# Harlequin's Ghost



## Harlequin (May 30, 2014)

I am looking for some feedback on one of my newer albums entitled Harlequin's Ghost. It is an album which attempts to blend or bridge hip-hop with piano improvisation. The album is slower in tempo and has a haunting quality to it. All piano playing is impromptu or improvised.

Thank you

http://harlequinsrose.bandcamp.com/album/harlequins-ghost


----------



## Stirling (Nov 18, 2015)

No one want to tell you the truth, because it is highly likely to get the into trouble.


----------



## Harlequin (May 30, 2014)

Tis ok... I can take your criticism I am sure.


----------



## Harlequin (May 30, 2014)

Stirling, what did you mean with that by the way?

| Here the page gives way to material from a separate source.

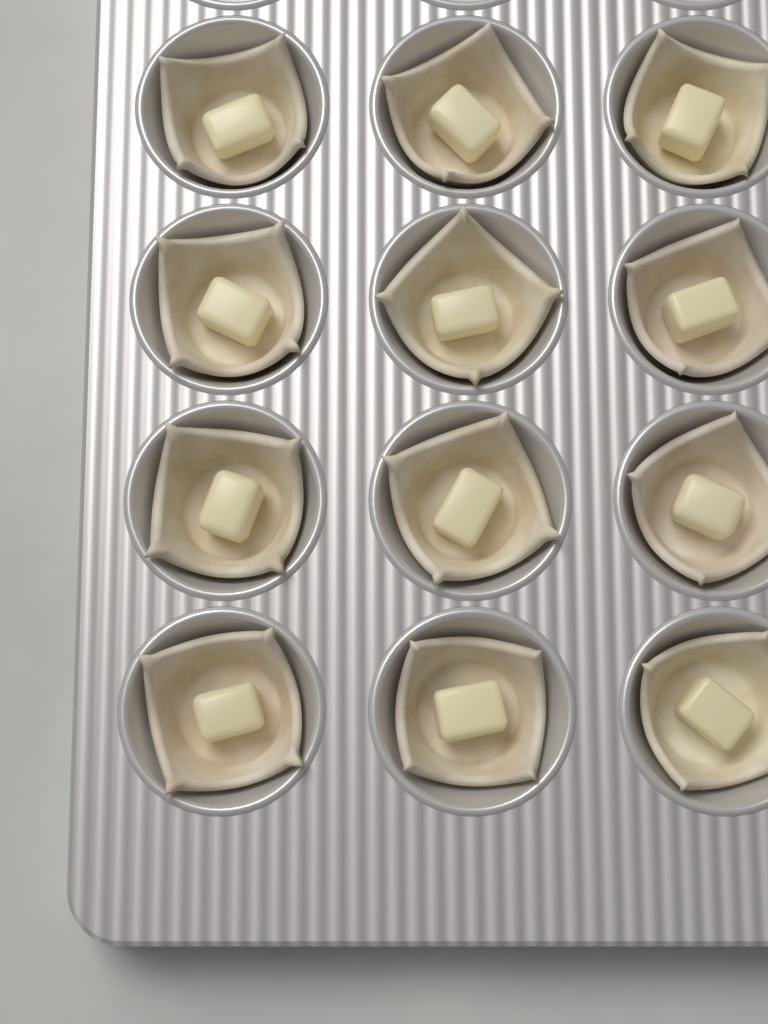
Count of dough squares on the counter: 12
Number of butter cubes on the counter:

I can understand people not liking what I produce as a musician but for them to be so incredible harsh, as you suggest, would be unbecoming of them. So that leads me to believe that there is something else you wish to say to me... so come out with it. Don't be shy, you, who is so eminent.

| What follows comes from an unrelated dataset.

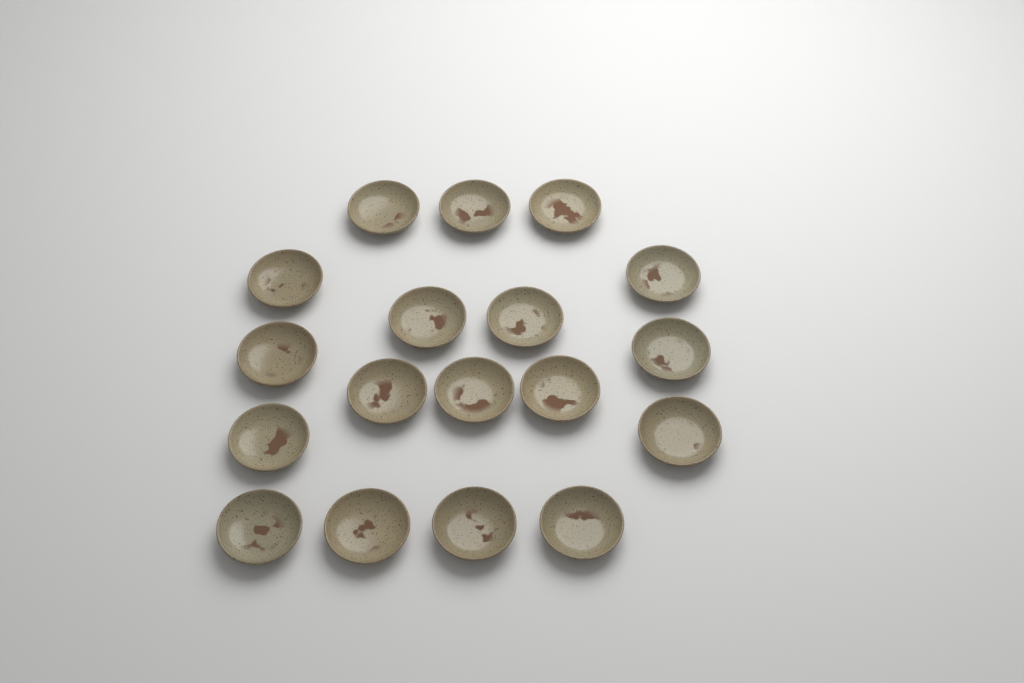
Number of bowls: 18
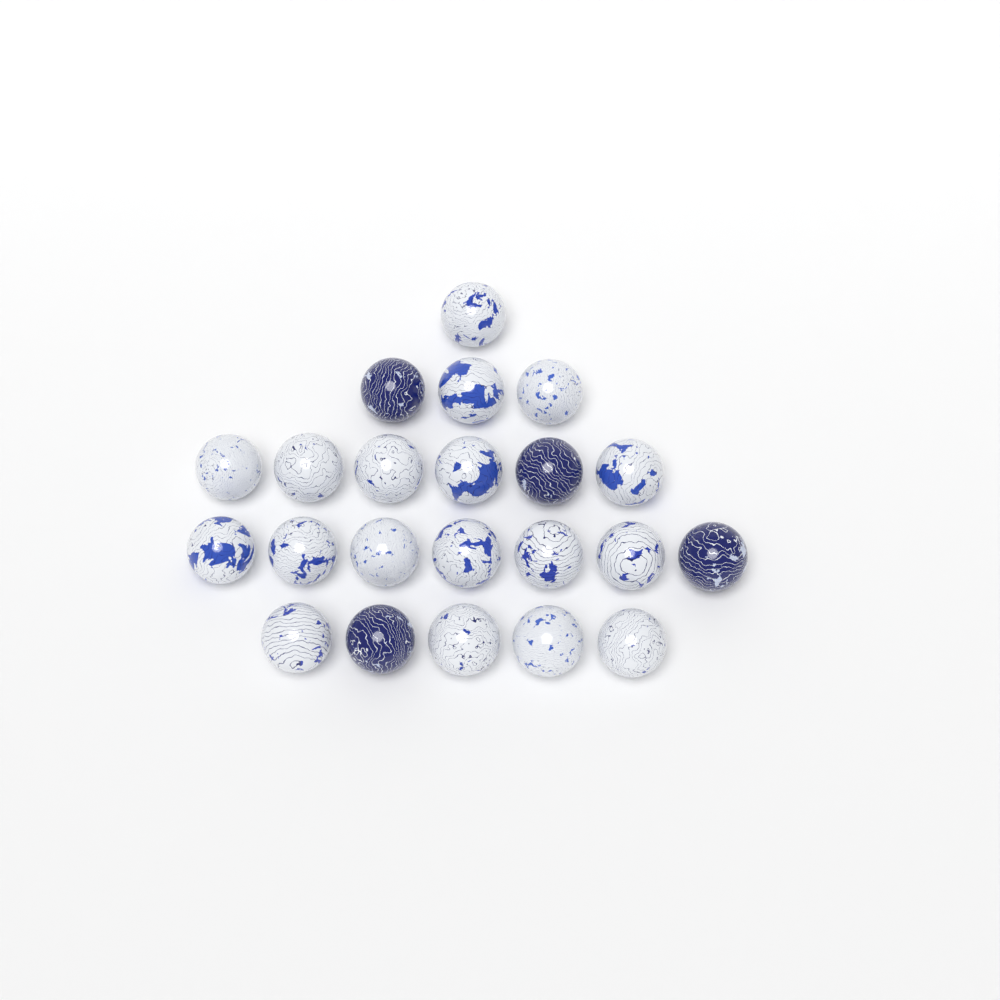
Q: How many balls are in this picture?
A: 22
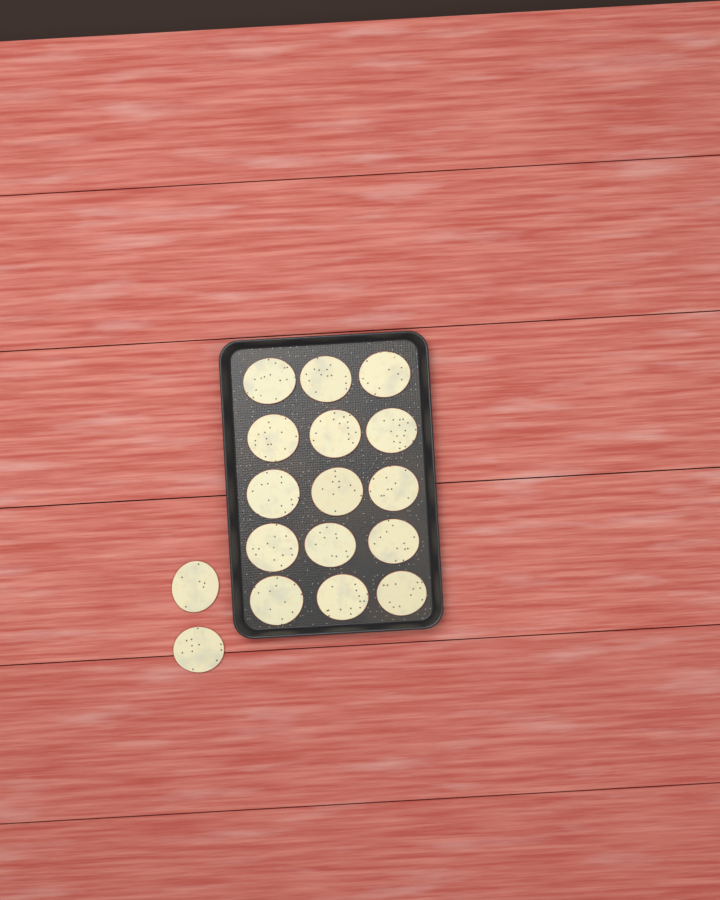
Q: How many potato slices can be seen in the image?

I listened to your music... by the way, and, well you definitely live up to the eminence which, I assume, you believe your self to have.


----------



## dzc4627 (Apr 23, 2015)

Don't be let down by the lack of criticism you might find here. This website is one of classical music and after listening to a few of your tracks I can definitely say they wouldn't follow under that category. They are nice, and sound professionally made. I found it a bit boring at times and kind of lacking in any emotional impact. Keep going, and try and find some other sites to get feedback on as you might not find what you are looking for here.


----------



## Harlequin (May 30, 2014)

Tis true... thank you for taking the time to listen. The reason I am on here is because I do not just produce those types of tracks. I love some classical movements and would like to produce piano pieces in a fashion like piano composers of the past. While, no, I am not there yet; I imagine in several years I will be. So I just meander about here and there on the internet killing time if you would. The only thing that got to me is Stirling's comment; I wager it was not directed at just my music but rather something of a racial nature. His reply that people would say things that get them in trouble made me think. I mean you can be vulgar about music but, really, are you going to waste that venomous nature on me.... unless Stirling was attacking it because it was hip hop, which I know people of supposed sophistication loathe. That is all I was responding to. I am not discouraged easily and love what I do... = ) Also I am white; just on a whim that Stirling had sleight handed intentions with his comment.


----------